## Metin Alıntısı
■ ■ ■ ■ ■ ■ ■
Daha incelikli bir şekilde, Nazizm’in teslimiyet ve tahakkümün psikolojik cazibesinden nasıl yararlandığını dramatize etti ve alay etti.

Delmer, insanları ilgilenmelerini isteyeceği şeylerden ziyade kendi çıkarları doğrultusunda meşgul etmenin gerekliliğini anladı.

Delmer, izleyicilerinin dünyasını anlamak için elindeki her araştırma aracını kullandı. Fransa'daki partizan gruplar, askeri futbol maçlarının en son skorlarını ve polis memurlarının kullandığı araçlara ilişkin bilgileri sağladı.

Goebbels'in propagandasının ilkesi, sizi etkilemeye çalışmak, gürültücü, öfkeli kalabalığın içinde eritmekse, o zaman medya, devreye girmek için bir dizi özerk, bilinçli adım atmanızı talep ediyordu. Delmer'in hastalık taklidi yapmanıza ve cepheden kaçmanıza yardımcı olan broşürleri gibi diğer medya araçları da insanların kontrolü ele alması ve daha aktif olması için tasarlandı. İnsanları, Nazi propagandasının dayattığı rolleri oynamak yerine kendilerine rol yaratmaya teşvik etti.
■ ■ ■ ■ ■ ■ ■
## Veri Kümesinden Alıntılar
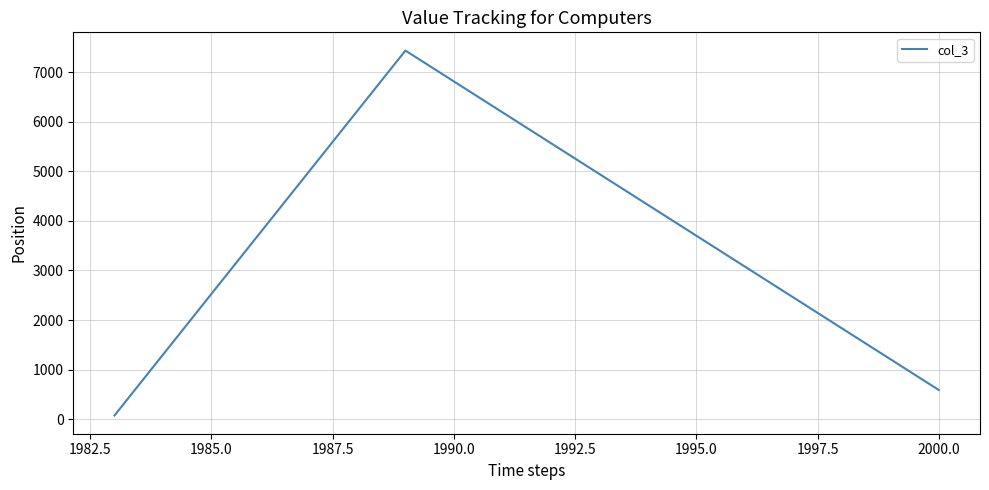

How many distinct data groups are displayed?

1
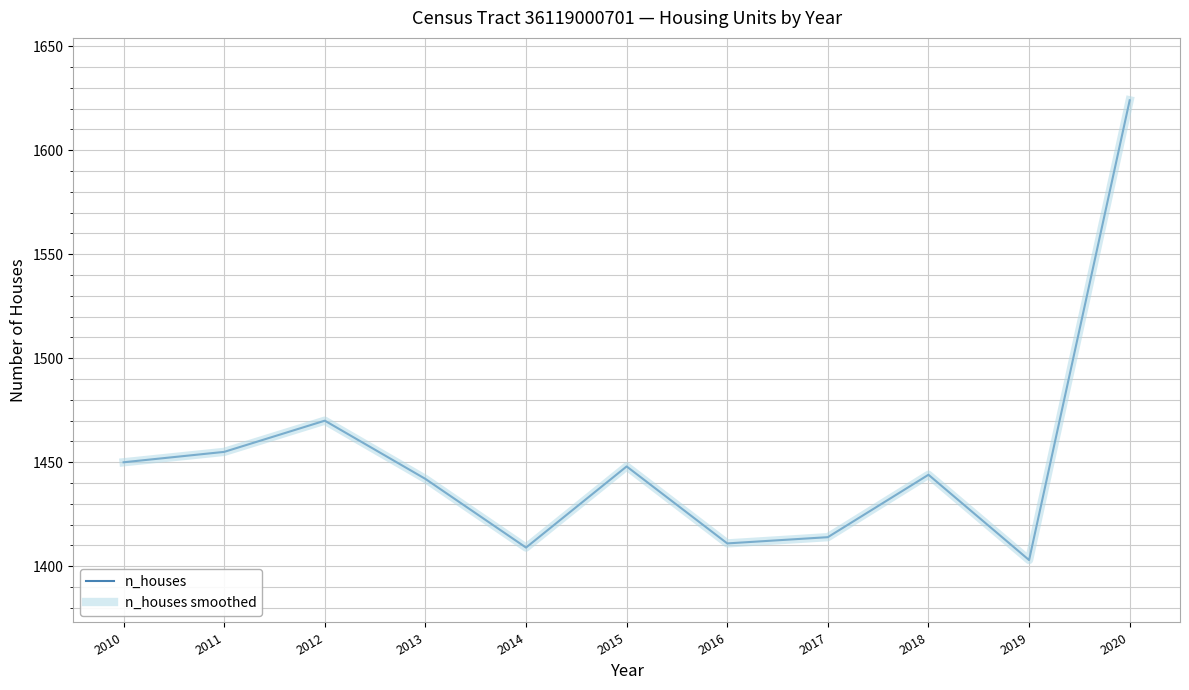

Reading left to right, what are all the values shown in this chart?

n_houses: 2010=1450	2011=1455	2012=1470	2013=1442	2014=1409	2015=1448	2016=1411	2017=1414	2018=1444	2019=1403	2020=1624
n_houses smoothed: 2010=1450	2011=1455	2012=1470	2013=1442	2014=1409	2015=1448	2016=1411	2017=1414	2018=1444	2019=1403	2020=1624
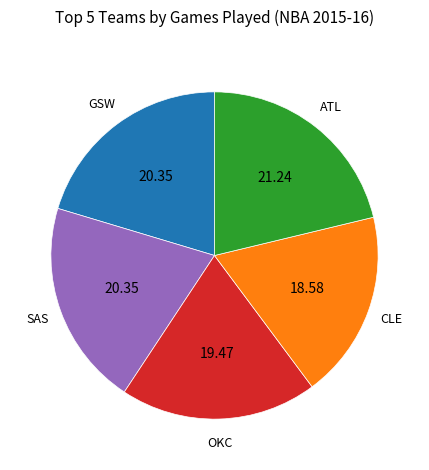

Count the number of slices in the pie.

5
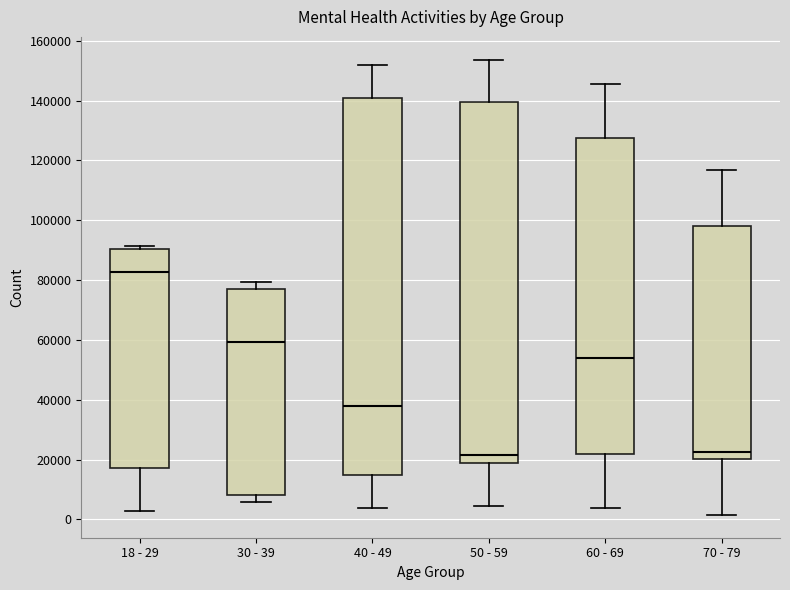

Which box is the tallest, from its lower edge to its upper edge?

40 - 49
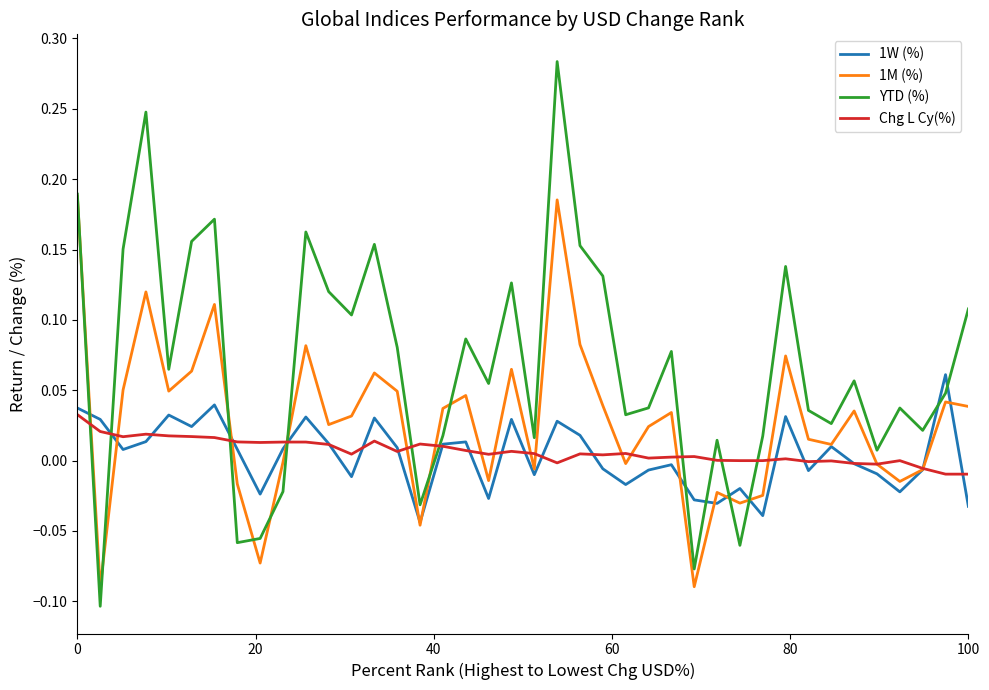

Which series has the largest total across all categories?

YTD (%)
■ ■ ■ ■ ■ ■ ■
## Görevler
(1) Delmer'in propagandasıyla ilgili metinde geçen özel adları, metindeki sıraya göre ve her birini bir kez yazarak sıralayın.
(2) Delmer'in propagandasıyla ilgili metinde "Daha incelikli bir" ile "etmenin gerekliliğini anladı." arasındaki bölümü, iki uç da dahil olmak üzere aynen yeniden yazın.
(3) Delmer'in propagandasıyla ilgili metni, son cümlesinden sonra kaldığı yerden sürdürün.
Öğeler, metinle bağlantısı olmayan ayrı bir malzemedir.

## Alıştırma Cevapları
(1) Nazizm, Delmer, Fransa, Goebbels, Nazi

(2)
Daha incelikli bir şekilde, Nazizm’in teslimiyet ve tahakkümün psikolojik cazibesinden nasıl yararlandığını dramatize etti ve alay etti.

Delmer, insanları ilgilenmelerini isteyeceği şeylerden ziyade kendi çıkarları doğrultusunda meşgul etmenin gerekliliğini anladı.

(3)
Bir önemli Propaganda: Korku verme, örtülü tehdit…

Hitler’in kullandığı yöntemlerden birisi de korku. Sınıfları ve insanları korku ile elde tutma tekniğiydi. SS (Schutzstaffel) aslen Hitler'in seçkin kişisel korumasıydı. Hitler'in fanatik destekçilerinden oluşan, müthiş bir özel orduya dönüştü. Rakiplerini ortadan kaldırmak için onları infaz ekibi olarak kullandı.

SD (Sicherheitsdienst), Nazi Partisi'nin istihbarat ve güvenlik servisiydi. Heinrich Himmler ve Reinhard Heidrich komutasındaki SD, Almanya'daki her bireyin sürekli gözetim altında tutulmasını hedefliyordu. Oysa bu böyle olmadı. SS’ler kendi siyasi çıkarları çerçevesinden siyasi erklere bile korku salmaya çalıştı.

Planlı suikast girişimleri, “bakın biz olmazsak sizi kimse korumaz” çıkarımları, atanan kişilerin yerine yenisini getirmek için siyasi karalama ve girişimler, “bizim varlığımızı unutma” planlamaları. Çoğu SS yöneticiler içerisinde güce ve paraya kendini kaptırmış kişilikler tarafından planlanmaya başlamıştı. Kendi içlerinde çatışmacı görünen bu kişiliklerin sonradan çıkan belgelerde ve sorgularda beraber hareket ettikleri ortaya çıkmıştı.

SD (Sicherheitsdienst), Nazi Partisi'nin istihbarat ve güvenlik servisiydi. Heinrich Himmler ve Reinhard Heidrich komutasındaki SD, Almanya'daki her bireyin, sürekli gözetim altında tutulmasını hedefliyordu.

Gestapo (Geheime Staatspolizei, Gizli Devlet Polisi) Nazilerin gizli polisiydi. Almanya'nın iç güvenliğinde çok önemli bir rol oynadı. Yani iki istihbarat servisi ortaya çıkmıştı.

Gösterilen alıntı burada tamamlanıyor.